Ikea : le kit de la colère

Publié le 12/02/2010
« Voilà plusieurs semaines qu'ils connaissent notre position et nos exigences. La direction sait qu'avec ce qu'elle nous propose cela risque d'être le feu au sein du personnel.".
Ikea : le kit de la colère
Ikea : le kit de la colère
« Voilà plusieurs semaines qu'ils connaissent notre position et nos exigences. La direction sait qu'avec ce qu'elle nous propose cela risque d'être le feu au sein du personnel.".

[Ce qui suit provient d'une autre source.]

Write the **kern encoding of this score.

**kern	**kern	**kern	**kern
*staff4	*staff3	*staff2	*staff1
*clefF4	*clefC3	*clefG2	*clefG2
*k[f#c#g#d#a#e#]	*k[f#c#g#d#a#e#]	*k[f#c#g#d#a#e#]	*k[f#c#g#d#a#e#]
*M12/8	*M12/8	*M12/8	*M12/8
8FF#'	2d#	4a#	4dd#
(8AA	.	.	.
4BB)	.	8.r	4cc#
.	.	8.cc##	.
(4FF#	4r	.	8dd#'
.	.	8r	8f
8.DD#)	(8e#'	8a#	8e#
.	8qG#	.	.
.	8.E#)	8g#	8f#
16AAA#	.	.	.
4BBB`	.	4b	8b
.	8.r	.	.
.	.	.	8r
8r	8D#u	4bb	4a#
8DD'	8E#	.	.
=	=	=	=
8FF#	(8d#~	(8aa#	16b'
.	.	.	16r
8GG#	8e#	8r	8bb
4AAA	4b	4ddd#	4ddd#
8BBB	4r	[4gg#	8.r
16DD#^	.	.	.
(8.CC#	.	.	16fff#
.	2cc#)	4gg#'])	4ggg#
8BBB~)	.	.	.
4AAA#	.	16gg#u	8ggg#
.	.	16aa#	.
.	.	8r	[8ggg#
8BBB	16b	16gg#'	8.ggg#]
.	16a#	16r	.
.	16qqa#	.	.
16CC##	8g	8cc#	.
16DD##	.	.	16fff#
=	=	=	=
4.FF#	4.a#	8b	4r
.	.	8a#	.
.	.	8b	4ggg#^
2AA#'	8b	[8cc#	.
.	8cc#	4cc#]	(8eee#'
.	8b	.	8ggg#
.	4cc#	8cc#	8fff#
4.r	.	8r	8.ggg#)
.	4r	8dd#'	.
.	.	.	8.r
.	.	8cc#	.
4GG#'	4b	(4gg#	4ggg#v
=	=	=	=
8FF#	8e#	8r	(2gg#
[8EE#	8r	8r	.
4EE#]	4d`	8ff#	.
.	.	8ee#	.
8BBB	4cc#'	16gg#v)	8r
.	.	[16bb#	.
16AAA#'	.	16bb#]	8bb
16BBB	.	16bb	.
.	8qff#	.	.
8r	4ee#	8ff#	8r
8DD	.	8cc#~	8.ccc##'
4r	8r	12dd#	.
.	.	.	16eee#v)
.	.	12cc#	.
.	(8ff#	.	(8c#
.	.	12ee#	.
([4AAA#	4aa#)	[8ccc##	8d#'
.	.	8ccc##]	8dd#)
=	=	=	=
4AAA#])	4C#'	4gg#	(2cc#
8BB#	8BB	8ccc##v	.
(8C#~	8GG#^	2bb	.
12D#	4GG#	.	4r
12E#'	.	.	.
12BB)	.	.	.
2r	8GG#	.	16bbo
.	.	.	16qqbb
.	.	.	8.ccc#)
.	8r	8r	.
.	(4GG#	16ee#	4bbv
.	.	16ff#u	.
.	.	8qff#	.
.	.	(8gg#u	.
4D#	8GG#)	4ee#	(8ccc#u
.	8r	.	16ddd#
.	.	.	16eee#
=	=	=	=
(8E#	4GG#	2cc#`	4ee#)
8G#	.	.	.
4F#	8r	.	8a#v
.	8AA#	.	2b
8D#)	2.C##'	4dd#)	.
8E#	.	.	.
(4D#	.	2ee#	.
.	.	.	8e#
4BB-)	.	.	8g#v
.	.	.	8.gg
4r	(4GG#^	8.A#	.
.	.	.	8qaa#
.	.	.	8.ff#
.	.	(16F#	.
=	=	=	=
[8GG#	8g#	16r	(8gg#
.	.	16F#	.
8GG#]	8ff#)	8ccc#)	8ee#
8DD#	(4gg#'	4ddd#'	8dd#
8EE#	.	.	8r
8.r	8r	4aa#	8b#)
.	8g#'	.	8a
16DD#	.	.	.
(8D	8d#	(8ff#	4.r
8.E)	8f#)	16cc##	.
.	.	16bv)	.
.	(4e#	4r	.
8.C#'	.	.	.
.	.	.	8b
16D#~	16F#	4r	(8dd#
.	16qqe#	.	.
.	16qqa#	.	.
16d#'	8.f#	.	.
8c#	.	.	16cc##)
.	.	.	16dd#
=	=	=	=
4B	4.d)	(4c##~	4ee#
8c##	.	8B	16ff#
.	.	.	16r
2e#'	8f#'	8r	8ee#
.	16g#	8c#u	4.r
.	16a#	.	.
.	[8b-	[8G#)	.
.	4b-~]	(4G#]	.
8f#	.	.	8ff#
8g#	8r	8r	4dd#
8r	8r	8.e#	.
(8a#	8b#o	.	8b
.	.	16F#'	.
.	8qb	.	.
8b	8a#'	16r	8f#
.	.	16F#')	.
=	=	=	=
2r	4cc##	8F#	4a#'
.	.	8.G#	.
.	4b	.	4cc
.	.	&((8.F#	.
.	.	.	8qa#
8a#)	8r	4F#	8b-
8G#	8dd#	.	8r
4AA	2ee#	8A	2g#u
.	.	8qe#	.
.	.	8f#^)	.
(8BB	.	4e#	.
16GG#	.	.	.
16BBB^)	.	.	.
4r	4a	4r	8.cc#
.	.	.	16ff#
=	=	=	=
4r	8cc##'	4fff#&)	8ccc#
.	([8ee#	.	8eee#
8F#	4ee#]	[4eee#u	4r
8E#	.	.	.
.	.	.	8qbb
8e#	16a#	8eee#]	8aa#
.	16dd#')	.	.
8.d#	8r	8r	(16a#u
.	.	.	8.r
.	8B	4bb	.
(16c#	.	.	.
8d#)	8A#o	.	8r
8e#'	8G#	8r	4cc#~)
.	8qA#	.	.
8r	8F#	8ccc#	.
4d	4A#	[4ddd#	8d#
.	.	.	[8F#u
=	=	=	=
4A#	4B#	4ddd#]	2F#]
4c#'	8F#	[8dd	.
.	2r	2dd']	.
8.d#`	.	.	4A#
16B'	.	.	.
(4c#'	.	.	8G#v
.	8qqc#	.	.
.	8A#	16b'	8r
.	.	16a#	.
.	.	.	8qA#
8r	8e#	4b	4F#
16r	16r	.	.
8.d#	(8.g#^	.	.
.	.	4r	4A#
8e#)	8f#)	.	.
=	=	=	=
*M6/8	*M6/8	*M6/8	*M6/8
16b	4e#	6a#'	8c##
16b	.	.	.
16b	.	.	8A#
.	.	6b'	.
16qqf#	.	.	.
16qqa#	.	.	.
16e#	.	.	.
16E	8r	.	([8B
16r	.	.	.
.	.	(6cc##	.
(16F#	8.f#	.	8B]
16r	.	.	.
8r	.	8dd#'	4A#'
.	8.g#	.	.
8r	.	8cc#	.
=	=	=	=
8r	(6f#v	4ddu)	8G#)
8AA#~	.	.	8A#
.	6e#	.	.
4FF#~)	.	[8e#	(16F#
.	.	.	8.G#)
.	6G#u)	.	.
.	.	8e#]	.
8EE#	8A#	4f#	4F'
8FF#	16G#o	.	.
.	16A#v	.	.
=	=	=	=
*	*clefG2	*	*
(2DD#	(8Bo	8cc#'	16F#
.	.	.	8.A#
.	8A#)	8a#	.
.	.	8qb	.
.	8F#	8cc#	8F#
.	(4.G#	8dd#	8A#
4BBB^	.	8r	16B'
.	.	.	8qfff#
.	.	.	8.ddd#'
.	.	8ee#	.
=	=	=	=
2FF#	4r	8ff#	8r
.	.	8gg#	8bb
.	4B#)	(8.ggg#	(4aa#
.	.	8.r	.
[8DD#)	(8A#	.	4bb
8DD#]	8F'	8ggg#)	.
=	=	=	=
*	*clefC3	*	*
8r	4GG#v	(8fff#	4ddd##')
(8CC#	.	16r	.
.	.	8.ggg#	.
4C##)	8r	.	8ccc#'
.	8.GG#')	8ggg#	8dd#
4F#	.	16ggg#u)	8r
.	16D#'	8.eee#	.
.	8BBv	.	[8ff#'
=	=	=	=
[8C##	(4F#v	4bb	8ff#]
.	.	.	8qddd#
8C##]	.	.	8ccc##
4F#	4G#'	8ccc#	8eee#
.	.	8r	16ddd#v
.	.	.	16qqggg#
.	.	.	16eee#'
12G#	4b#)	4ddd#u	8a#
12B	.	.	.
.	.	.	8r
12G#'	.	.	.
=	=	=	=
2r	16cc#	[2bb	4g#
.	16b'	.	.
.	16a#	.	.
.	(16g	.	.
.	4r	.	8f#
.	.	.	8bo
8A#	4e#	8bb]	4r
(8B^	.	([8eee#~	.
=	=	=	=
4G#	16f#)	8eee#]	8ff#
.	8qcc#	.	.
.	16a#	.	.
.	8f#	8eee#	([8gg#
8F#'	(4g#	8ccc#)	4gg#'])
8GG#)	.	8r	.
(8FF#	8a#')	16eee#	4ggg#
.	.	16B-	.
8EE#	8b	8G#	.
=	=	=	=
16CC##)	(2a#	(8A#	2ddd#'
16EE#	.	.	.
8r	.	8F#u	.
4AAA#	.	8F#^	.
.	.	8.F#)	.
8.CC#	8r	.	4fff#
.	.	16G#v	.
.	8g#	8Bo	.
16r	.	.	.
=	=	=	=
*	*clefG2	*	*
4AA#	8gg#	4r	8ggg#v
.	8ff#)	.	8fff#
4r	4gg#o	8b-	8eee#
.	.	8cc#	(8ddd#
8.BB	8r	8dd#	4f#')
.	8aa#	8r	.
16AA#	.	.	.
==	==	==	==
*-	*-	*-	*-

Vendredi 12 Février 2010, © L'Est Républicain / SPÉCIALE

 


 Chaude ambiance, hier, au siège du groupe Ikea de Plaisir (Yvelines). Dans le conflit qui oppose depuis plusieurs jours la direction du géant suédois de l'ameublement aux salariés de plusieurs de ses 26 magasins en France, la discussion a tourné court en milieu d'après-midi. « De manière unilatérale, la direction a décidé de quitter la table des négociations » explique Hassina Arabi, membre du CCE et représentante syndicale pour la CFDT. Aussitôt, le mot d'ordre a été transmis aux autres délégations et aux 9.600 membres du personnel répartis à travers tout l'hexagone : grève générale ! Le conflit qui couve depuis plusieurs mois sur la question des salaires n'a pas trouvé de solution à court terme. Les syndicats réclament à l'unanimité une hausse générale de 4 %. « Nous étions même prêts à faire un pas en proposant, comme base de négociation 2 % » précise la syndicaliste. « Elle n'a rien voulu savoir ».
 

« Contents de crever l'abcès »


Dans les rangs de cette enseigne qui s'est longtemps targuée d'une image « sociale », voilà qui fait tache. « Qu'on touche à cette réputation, c'est ce qui leur fait mal aujourd'hui » témoigne un représentant du personnel du site de Metz-La Maxe, qui regroupe près de 440 personnes. « Mais les salariés des entrepôts comme des magasins sont contents de crever enfin l'abcès ». Car « on nous rabâche toujours l'argument de la crise pour justifier les restrictions de tous ordres », reprend Hassina Arabi, employée au site de Villiers-sur-Marne. « Le résultat, c'est que les remplacements se sont réduits mais que les cadences se sont accélérées. Or, quand on regarde partout dans les rayons on voit bien que la clientèle est là. Des entreprises mettent la clé sous la porte, mais Ikea continue de réaliser des bénéfices importants (NDLR : 52 millions d'euros de bénéfices pour 21,5 millards d'euros de chiffre d'affaires en France) ». Alors, le personnel « a le sentiment que la crise a bon dos » poursuit un salarié de Metz parlant d'« injustice ». Hier, l'appel à la grève s'est vite répandu comme une traînée de poudre, sous forme de débrayages à travers plusieurs magasins au moment fort des « nocturnes », temps fort de l'enseigne le jeudi. Sollicitée, la direction d'Ikea Metz n'a pas souhaité se prononcer.